Written task: Could you reproduce, exactly as written, every line from the one containing "primarily designed for" through the last line of the records, and nothing else?
*** Information
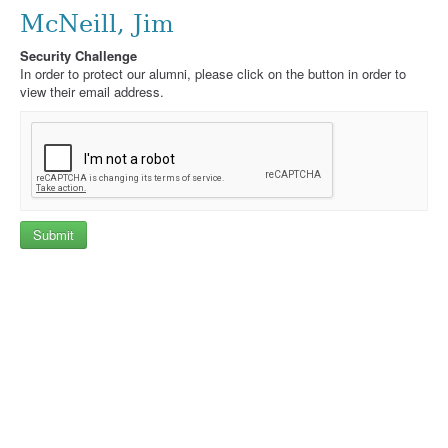
McNeill, Jim
Security Challenge
In order to protect our alumni, please click on the button in order to
view their email address.
Submit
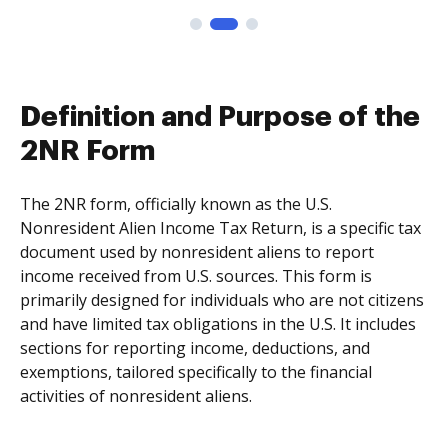
Definition and Purpose of the
2NR Form
The 2NR form, officially known as the U.S.
Nonresident Alien Income Tax Return, is a specific tax
document used by nonresident aliens to report
income received from U.S. sources. This form is
primarily designed for individuals who are not citizens
and have limited tax obligations in the U.S. It includes
sections for reporting income, deductions, and
exemptions, tailored specifically to the financial
activities of nonresident aliens.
******
Answer to this problem:
primarily designed for individuals who are not citizens
and have limited tax obligations in the U.S. It includes
sections for reporting income, deductions, and
exemptions, tailored specifically to the financial
activities of nonresident aliens.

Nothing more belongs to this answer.